PROBLEM DESCRIPTION » The whole answer is the data below, retyped exactly.
*** INPUT MATERIAL Section Begins ***
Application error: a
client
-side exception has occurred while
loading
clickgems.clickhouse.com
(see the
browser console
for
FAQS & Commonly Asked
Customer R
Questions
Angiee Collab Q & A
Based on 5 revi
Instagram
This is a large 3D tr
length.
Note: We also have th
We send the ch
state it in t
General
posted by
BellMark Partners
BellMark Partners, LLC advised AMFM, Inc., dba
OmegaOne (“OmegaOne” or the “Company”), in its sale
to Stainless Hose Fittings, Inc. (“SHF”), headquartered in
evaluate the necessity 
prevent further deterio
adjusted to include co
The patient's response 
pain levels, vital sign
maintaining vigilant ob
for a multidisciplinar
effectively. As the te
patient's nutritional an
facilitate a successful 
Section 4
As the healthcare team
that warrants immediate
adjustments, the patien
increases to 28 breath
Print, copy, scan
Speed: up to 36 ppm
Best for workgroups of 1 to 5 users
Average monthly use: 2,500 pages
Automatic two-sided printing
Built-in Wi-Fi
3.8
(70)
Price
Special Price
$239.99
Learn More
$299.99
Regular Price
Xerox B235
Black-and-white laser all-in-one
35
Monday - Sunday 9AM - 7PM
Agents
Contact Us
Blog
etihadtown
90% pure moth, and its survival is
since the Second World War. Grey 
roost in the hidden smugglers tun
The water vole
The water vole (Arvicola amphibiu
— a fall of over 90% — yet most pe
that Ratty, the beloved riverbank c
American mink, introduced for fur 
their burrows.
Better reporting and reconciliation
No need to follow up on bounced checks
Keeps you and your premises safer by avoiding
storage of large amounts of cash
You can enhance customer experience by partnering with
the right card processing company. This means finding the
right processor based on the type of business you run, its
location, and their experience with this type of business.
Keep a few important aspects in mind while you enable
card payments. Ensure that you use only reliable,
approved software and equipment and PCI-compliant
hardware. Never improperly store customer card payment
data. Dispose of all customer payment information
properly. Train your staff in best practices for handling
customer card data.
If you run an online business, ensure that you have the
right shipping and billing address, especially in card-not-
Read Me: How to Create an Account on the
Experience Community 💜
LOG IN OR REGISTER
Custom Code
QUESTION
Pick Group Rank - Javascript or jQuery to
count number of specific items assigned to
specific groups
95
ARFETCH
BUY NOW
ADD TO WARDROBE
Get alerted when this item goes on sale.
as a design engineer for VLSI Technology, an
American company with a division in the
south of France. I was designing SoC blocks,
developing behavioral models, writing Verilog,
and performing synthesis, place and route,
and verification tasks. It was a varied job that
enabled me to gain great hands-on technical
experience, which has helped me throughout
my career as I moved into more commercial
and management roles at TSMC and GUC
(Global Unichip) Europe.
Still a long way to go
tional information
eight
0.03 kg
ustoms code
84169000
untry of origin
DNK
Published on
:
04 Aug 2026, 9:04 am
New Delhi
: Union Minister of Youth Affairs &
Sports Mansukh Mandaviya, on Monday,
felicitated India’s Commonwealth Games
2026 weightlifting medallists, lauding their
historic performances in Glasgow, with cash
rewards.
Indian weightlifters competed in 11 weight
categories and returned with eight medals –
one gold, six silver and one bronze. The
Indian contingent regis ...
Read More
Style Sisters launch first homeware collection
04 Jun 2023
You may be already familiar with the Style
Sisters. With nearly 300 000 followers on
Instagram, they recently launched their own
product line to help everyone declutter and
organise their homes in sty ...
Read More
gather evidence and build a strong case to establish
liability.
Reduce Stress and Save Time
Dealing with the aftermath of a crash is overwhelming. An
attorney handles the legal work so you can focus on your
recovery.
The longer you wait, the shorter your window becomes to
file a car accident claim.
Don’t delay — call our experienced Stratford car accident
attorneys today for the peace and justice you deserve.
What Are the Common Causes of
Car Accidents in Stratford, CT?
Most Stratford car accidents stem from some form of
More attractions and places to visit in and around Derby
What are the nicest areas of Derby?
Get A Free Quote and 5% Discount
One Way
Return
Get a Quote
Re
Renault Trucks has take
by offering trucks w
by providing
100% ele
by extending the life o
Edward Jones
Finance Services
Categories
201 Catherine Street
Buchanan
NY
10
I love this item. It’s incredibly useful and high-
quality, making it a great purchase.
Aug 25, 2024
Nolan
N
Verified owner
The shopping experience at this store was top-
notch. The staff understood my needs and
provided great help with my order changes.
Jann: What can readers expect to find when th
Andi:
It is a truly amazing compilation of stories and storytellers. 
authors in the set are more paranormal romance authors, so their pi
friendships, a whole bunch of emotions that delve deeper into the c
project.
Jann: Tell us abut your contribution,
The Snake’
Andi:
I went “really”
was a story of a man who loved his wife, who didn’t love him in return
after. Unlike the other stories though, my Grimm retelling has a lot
*** INPUT MATERIAL Section Ends ***
REPLY »
Application error: a
client
-side exception has occurred while
loading
clickgems.clickhouse.com
(see the
browser console
for
FAQS & Commonly Asked
Customer R
Questions
Angiee Collab Q & A
Based on 5 revi
Instagram
This is a large 3D tr
length.
Note: We also have th
We send the ch
state it in t
General
posted by
BellMark Partners
BellMark Partners, LLC advised AMFM, Inc., dba
OmegaOne (“OmegaOne” or the “Company”), in its sale
to Stainless Hose Fittings, Inc. (“SHF”), headquartered in
evaluate the necessity 
prevent further deterio
adjusted to include co
The patient's response 
pain levels, vital sign
maintaining vigilant ob
for a multidisciplinar
effectively. As the te
patient's nutritional an
facilitate a successful 
Section 4
As the healthcare team
that warrants immediate
adjustments, the patien
increases to 28 breath
Print, copy, scan
Speed: up to 36 ppm
Best for workgroups of 1 to 5 users
Average monthly use: 2,500 pages
Automatic two-sided printing
Built-in Wi-Fi
3.8
(70)
Price
Special Price
$239.99
Learn More
$299.99
Regular Price
Xerox B235
Black-and-white laser all-in-one
35
Monday - Sunday 9AM - 7PM
Agents
Contact Us
Blog
etihadtown
90% pure moth, and its survival is
since the Second World War. Grey 
roost in the hidden smugglers tun
The water vole
The water vole (Arvicola amphibiu
— a fall of over 90% — yet most pe
that Ratty, the beloved riverbank c
American mink, introduced for fur 
their burrows.
Better reporting and reconciliation
No need to follow up on bounced checks
Keeps you and your premises safer by avoiding
storage of large amounts of cash
You can enhance customer experience by partnering with
the right card processing company. This means finding the
right processor based on the type of business you run, its
location, and their experience with this type of business.
Keep a few important aspects in mind while you enable
card payments. Ensure that you use only reliable,
approved software and equipment and PCI-compliant
hardware. Never improperly store customer card payment
data. Dispose of all customer payment information
properly. Train your staff in best practices for handling
customer card data.
If you run an online business, ensure that you have the
right shipping and billing address, especially in card-not-
Read Me: How to Create an Account on the
Experience Community 💜
LOG IN OR REGISTER
Custom Code
QUESTION
Pick Group Rank - Javascript or jQuery to
count number of specific items assigned to
specific groups
95
ARFETCH
BUY NOW
ADD TO WARDROBE
Get alerted when this item goes on sale.
as a design engineer for VLSI Technology, an
American company with a division in the
south of France. I was designing SoC blocks,
developing behavioral models, writing Verilog,
and performing synthesis, place and route,
and verification tasks. It was a varied job that
enabled me to gain great hands-on technical
experience, which has helped me throughout
my career as I moved into more commercial
and management roles at TSMC and GUC
(Global Unichip) Europe.
Still a long way to go
tional information
eight
0.03 kg
ustoms code
84169000
untry of origin
DNK
Published on
:
04 Aug 2026, 9:04 am
New Delhi
: Union Minister of Youth Affairs &
Sports Mansukh Mandaviya, on Monday,
felicitated India’s Commonwealth Games
2026 weightlifting medallists, lauding their
historic performances in Glasgow, with cash
rewards.
Indian weightlifters competed in 11 weight
categories and returned with eight medals –
one gold, six silver and one bronze. The
Indian contingent regis ...
Read More
Style Sisters launch first homeware collection
04 Jun 2023
You may be already familiar with the Style
Sisters. With nearly 300 000 followers on
Instagram, they recently launched their own
product line to help everyone declutter and
organise their homes in sty ...
Read More
gather evidence and build a strong case to establish
liability.
Reduce Stress and Save Time
Dealing with the aftermath of a crash is overwhelming. An
attorney handles the legal work so you can focus on your
recovery.
The longer you wait, the shorter your window becomes to
file a car accident claim.
Don’t delay — call our experienced Stratford car accident
attorneys today for the peace and justice you deserve.
What Are the Common Causes of
Car Accidents in Stratford, CT?
Most Stratford car accidents stem from some form of
More attractions and places to visit in and around Derby
What are the nicest areas of Derby?
Get A Free Quote and 5% Discount
One Way
Return
Get a Quote
Re
Renault Trucks has take
by offering trucks w
by providing
100% ele
by extending the life o
Edward Jones
Finance Services
Categories
201 Catherine Street
Buchanan
NY
10
I love this item. It’s incredibly useful and high-
quality, making it a great purchase.
Aug 25, 2024
Nolan
N
Verified owner
The shopping experience at this store was top-
notch. The staff understood my needs and
provided great help with my order changes.
Jann: What can readers expect to find when th
Andi:
It is a truly amazing compilation of stories and storytellers. 
authors in the set are more paranormal romance authors, so their pi
friendships, a whole bunch of emotions that delve deeper into the c
project.
Jann: Tell us abut your contribution,
The Snake’
Andi:
I went “really”
was a story of a man who loved his wife, who didn’t love him in return
after. Unlike the other stories though, my Grimm retelling has a lot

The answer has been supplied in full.